The Long Way Home by Louise Penny *** (of 4)

 Audio Book, Book Reviews, FICTION, Mystery  Comments Off on The Long Way Home by Louise Penny *** (of 4)
Aug 182016

longwayhomeMaybe the tenth in the series of mysteries for Chief Detective of the Quebec Surete, Armand Gamache.  Having recently retired to Three Pines, now former chief Gamache is asked to locate artist, Peter Morrow, wife of Clara, who has been missing for a year. Author Louise Penny is returning to her roots, too, as the first in this series was also about the power of art and psychology of artists.  Penny is also experimenting.  There is no murder to open the story.  In fact, the whole novel revolves around a missing person, which is to say, nothing really happens, and while the first half feels patient and funny, the second half is plodding and so devoid of action that it gets a little boring.  Still, the main characters are warm and inviting and after a bit, I’m sure I’ll go on to subsequent mysteries.

The Lazarus Project by Aleksander Hemon *** (of 5)
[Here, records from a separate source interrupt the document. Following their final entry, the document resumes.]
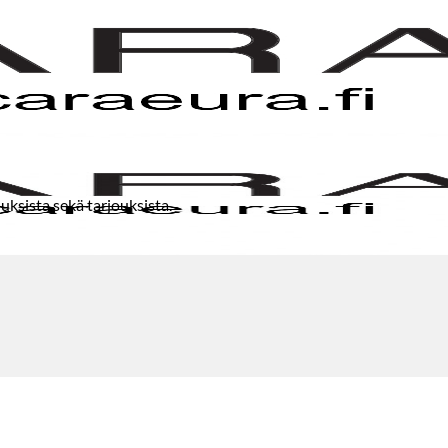
uksista sekä tarjouksista.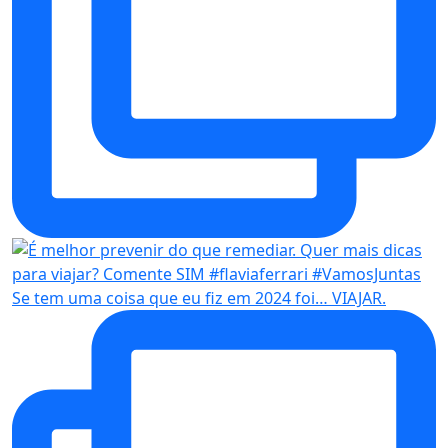
Se tem uma coisa que eu fiz em 2024 foi… VIAJAR.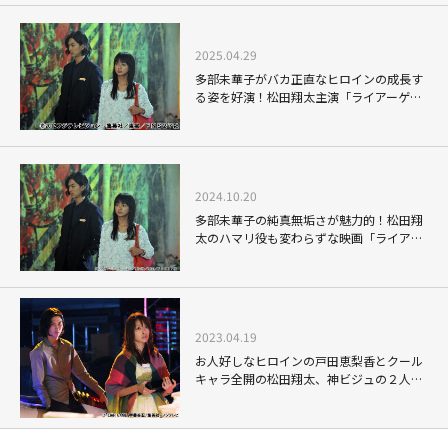
2025.04.29
多部未華子がバカ正直なヒロインの成長す
る姿を好演！松田翔太主演「ライアーゲー
ム ―再生―」
2024.10.20
多部未華子の純真無垢さが魅力的！松田翔
太のハマリ役も変わらずな映画「ライアー
ゲーム－再生－」
2023.04.19
お人好しなヒロインの戸田恵梨香とクール
キャラ全開の松田翔太、神ビジュの２人が
組んだヒット作「ライアーゲーム」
 Book Reviews, Europe, FICTION, History, Immigration, Jewish History  Comments Off on The Lazarus Project by Aleksander Hemon *** (of 5)
Aug 012016

lazarusIn 1908 a Jewish immigrant named Lazarus Averbuch knocked on the door of Chicago’s police chief.  After handing the Chief Shippy a letter (we never learn what it says), a frightened police force shoots Lazarus several times until he is quite dead.  Aleksander Hemon writes one fictional account of Lazarus’s murder, a second of the author’s parallel immigration from Bosnia to the United States, a third about his investigation into Lazarus’s origins in Eastern Europe and life in Chicago’s tenements, and a fourth as a travelogue back to Bosnia taken by the author and a fantastical story-telling companion named Rora.  Lazarus dies because deeply anti-Semitic law and order fears anarchists are destroying America and anyone with dark skin, big ears or a nose that might be Jewish is suspect.  Immigration to a new country is awful, except it is not as bad as the pogroms that drive you to flee.  Getting an author’s grant to take adventures through post-war Sarajevo and rural slavic countries provides good product for a novel, but ambitious, and award-winning as the novel is, the multiple story lines all remain too independent to cohere into a compelling whole.